Task instructions: Quote all of the data below in full, reproducing every line and number without any change.

Data to use:
— start —

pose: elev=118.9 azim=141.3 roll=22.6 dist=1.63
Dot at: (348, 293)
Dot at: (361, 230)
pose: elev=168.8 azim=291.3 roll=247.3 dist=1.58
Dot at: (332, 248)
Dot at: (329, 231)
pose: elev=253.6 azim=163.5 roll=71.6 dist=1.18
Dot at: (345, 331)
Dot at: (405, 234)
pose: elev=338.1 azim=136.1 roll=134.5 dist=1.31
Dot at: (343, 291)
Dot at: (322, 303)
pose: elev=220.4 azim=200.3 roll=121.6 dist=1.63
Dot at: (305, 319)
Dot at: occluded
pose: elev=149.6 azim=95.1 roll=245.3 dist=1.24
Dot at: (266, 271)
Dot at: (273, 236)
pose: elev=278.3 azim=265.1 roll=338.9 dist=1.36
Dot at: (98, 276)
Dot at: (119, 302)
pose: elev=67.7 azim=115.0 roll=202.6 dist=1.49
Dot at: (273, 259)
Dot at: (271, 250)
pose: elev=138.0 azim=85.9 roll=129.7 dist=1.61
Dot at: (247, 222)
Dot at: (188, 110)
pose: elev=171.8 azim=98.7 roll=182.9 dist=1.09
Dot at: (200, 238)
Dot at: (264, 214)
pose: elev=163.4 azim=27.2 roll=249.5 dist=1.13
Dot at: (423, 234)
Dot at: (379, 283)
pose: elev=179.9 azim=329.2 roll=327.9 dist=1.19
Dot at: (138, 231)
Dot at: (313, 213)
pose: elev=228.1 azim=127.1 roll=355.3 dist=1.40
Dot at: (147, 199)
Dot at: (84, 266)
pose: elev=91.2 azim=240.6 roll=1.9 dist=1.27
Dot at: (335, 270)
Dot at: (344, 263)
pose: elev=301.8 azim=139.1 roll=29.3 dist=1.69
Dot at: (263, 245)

— end —

Final answer:
pose: elev=118.9 azim=141.3 roll=22.6 dist=1.63
Dot at: (348, 293)
Dot at: (361, 230)
pose: elev=168.8 azim=291.3 roll=247.3 dist=1.58
Dot at: (332, 248)
Dot at: (329, 231)
pose: elev=253.6 azim=163.5 roll=71.6 dist=1.18
Dot at: (345, 331)
Dot at: (405, 234)
pose: elev=338.1 azim=136.1 roll=134.5 dist=1.31
Dot at: (343, 291)
Dot at: (322, 303)
pose: elev=220.4 azim=200.3 roll=121.6 dist=1.63
Dot at: (305, 319)
Dot at: occluded
pose: elev=149.6 azim=95.1 roll=245.3 dist=1.24
Dot at: (266, 271)
Dot at: (273, 236)
pose: elev=278.3 azim=265.1 roll=338.9 dist=1.36
Dot at: (98, 276)
Dot at: (119, 302)
pose: elev=67.7 azim=115.0 roll=202.6 dist=1.49
Dot at: (273, 259)
Dot at: (271, 250)
pose: elev=138.0 azim=85.9 roll=129.7 dist=1.61
Dot at: (247, 222)
Dot at: (188, 110)
pose: elev=171.8 azim=98.7 roll=182.9 dist=1.09
Dot at: (200, 238)
Dot at: (264, 214)
pose: elev=163.4 azim=27.2 roll=249.5 dist=1.13
Dot at: (423, 234)
Dot at: (379, 283)
pose: elev=179.9 azim=329.2 roll=327.9 dist=1.19
Dot at: (138, 231)
Dot at: (313, 213)
pose: elev=228.1 azim=127.1 roll=355.3 dist=1.40
Dot at: (147, 199)
Dot at: (84, 266)
pose: elev=91.2 azim=240.6 roll=1.9 dist=1.27
Dot at: (335, 270)
Dot at: (344, 263)
pose: elev=301.8 azim=139.1 roll=29.3 dist=1.69
Dot at: (263, 245)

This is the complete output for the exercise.